Calvados : Production

Le calvados, étape par étape

1 – De la pomme au cidre
La récolte débute fin septembre et s’achève en décembre. Une fois récoltés, certains producteurs prennent le soin de stocker les fruits au sein de greniers ou en Palox pour y achever leur maturation. D’autres brasserons les fruits juste après la récolte. Arrivées à maturité, pommes et poires sont ensuite broyées puis pressées. Afin de recueillir le maximum de sucres et de tannins, une ultime étape appelée remiage peut être effectuée : il s’agit de faire tremper les peaux et la pulpe des fruits dans de l’eau et de les presser à nouveau. La fermentation du jus est spontanée et naturelle : aucun additif n’est autorisé par la loi. Elle s’effectue dans des cuves pour une durée allant de 28 à 42 jours minimum, en fonction de l’AOC. Au terme de cette étape, les cidres à distiller titrent de 4,5% abv à 6%. Certains producteurs distillent dès le printemps l’ensemble de leur production de cidre, dit « frais ». D’autres en conservent une partie jusqu’à l’automne et distillent un cidre dit « rassis ». Le premier sera frais et lisse, le second plus évolué et racé.

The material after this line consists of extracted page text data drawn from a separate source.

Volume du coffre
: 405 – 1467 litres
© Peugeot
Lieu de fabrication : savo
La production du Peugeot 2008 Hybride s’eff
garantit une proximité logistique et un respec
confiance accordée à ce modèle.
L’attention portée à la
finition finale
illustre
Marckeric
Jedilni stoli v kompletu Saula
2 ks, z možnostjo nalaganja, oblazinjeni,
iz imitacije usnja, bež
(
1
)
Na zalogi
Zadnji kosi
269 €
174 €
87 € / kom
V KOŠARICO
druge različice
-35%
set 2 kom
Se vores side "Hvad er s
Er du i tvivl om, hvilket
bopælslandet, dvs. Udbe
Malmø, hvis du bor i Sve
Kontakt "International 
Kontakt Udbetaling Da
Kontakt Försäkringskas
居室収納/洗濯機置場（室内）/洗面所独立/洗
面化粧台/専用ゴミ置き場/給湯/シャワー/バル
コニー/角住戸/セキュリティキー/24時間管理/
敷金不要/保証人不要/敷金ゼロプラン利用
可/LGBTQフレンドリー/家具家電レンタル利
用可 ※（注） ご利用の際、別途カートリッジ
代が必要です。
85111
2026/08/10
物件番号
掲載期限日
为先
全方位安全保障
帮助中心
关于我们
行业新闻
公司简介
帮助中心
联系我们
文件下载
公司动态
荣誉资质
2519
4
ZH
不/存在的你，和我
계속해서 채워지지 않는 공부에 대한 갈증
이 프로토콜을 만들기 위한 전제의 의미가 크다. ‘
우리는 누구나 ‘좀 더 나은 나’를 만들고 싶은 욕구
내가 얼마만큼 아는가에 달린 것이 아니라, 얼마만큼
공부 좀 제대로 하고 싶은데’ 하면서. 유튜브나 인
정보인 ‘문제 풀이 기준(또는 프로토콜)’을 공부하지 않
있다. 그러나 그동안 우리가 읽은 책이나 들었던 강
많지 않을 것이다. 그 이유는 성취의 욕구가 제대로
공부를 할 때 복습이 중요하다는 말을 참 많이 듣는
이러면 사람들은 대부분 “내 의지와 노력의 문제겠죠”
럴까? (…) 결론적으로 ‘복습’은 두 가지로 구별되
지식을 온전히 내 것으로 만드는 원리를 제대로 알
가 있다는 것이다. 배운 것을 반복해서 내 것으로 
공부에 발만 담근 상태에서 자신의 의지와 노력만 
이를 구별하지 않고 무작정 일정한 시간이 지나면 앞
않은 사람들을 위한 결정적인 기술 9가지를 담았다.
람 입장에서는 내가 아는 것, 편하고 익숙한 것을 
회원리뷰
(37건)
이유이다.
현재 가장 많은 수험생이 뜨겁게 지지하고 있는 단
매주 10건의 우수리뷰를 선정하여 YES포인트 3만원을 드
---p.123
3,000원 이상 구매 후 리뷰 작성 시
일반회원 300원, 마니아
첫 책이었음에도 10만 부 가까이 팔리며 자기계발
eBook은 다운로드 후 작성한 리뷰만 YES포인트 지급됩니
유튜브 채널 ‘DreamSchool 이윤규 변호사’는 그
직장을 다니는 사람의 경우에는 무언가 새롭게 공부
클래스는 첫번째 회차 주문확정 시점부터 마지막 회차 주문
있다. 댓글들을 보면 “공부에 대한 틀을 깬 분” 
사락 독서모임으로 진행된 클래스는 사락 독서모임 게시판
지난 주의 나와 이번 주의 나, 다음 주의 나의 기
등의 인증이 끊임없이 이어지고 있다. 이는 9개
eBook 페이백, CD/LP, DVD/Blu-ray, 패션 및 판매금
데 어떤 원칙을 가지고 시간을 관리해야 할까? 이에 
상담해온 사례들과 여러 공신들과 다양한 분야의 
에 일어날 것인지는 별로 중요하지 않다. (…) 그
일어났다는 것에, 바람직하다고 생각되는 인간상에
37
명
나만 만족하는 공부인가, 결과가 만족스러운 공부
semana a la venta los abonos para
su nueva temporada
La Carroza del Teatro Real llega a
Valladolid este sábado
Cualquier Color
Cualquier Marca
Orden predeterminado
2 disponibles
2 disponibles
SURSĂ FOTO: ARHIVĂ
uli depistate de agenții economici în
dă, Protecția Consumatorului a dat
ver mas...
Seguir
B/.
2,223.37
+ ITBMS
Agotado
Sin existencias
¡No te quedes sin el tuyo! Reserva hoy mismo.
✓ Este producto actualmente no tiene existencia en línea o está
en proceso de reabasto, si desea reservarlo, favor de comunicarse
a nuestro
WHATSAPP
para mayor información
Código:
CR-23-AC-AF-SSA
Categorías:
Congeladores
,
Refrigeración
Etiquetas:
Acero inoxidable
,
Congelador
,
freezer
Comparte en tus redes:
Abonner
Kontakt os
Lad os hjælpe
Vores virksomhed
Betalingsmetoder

2 – Du cidre a l’eau de vie
La campagne de distillation débute le 1er juillet pour s’achever le 30 juin suivant. Deux modes de distillation cohabitent au sein de l’AOC.
La tradition : l’alambic à repasse
Obligatoire pour la distillation du calvados Pays d’Auge, l’alambic à repasse est composé de trois éléments :
– l’alambic en cuivre au sein duquel le cidre est porté à ébullition
– une cuve intermédiaire appelée le chauffe cidre
– et le réfrigérant : un serpentin en cuivre immergé dans de l’eau glacée, qui permet de refroidir et liquéfier les vapeurs d’alcool
Dès la première distillation, les têtes et les queues de distillation sont écartées pour ne conserver que le brouillis ou petites eaux, titrant 28% à 30% abv. Au cours de la seconde distillation, têtes et queues de distillation sont retirées pour ne recueillir que le cœur de chauffe dit « bonne chauffe » (titrant 72% abv au maximum).

La modernité : l’alambic à colonne
L’alambic à colonne est au Domfrontais ce que l’alambic à repasse est au Pays d’Auge : une obligation. Il est lui aussi composé de trois éléments :

  • la chaudière ou chauffe cidre 
  • une colonne dite d’épuisement, composée d’une quinzaine de plateaux au travers desquels le cidre et les vapeurs d’alcool circulent en sens inverse, pour permettre aux vapeurs de se charger en arômes
  • et une colonne de condensation. Trois robinets permettent de séparer les têtes des queues de distillation, pour recueillir le cœur de chauffe.

3 – De l’eau-de-vie au calvados
Le chêne et le foudre : en fonction de l’appellation, le calvados devra séjourner de 2 à 3 ans en fût ou foudre de chêne. La phase de vieillissement peut s’effectuer aussi bien dans des fûts neufs que dans des fûts usagés, rafraîchis ou non avec du cidre. Les fûts utilisés peuvent également avoir servis à d’autres alcools ou vins, rhum ou xérès. Les bois neufs sont rares mais peuvent être utilisés juste au départ pour apporter ce qu’il faut de tannins et d’arômes, avant une mise en fûts usagés (200 à 600l) pour plusieurs années. Des foudres de 1000l à 10000l peuvent encore être employés. Ils assurent non seulement le vieillissement des jeunes eaux-de-vie mais aussi leur stockage.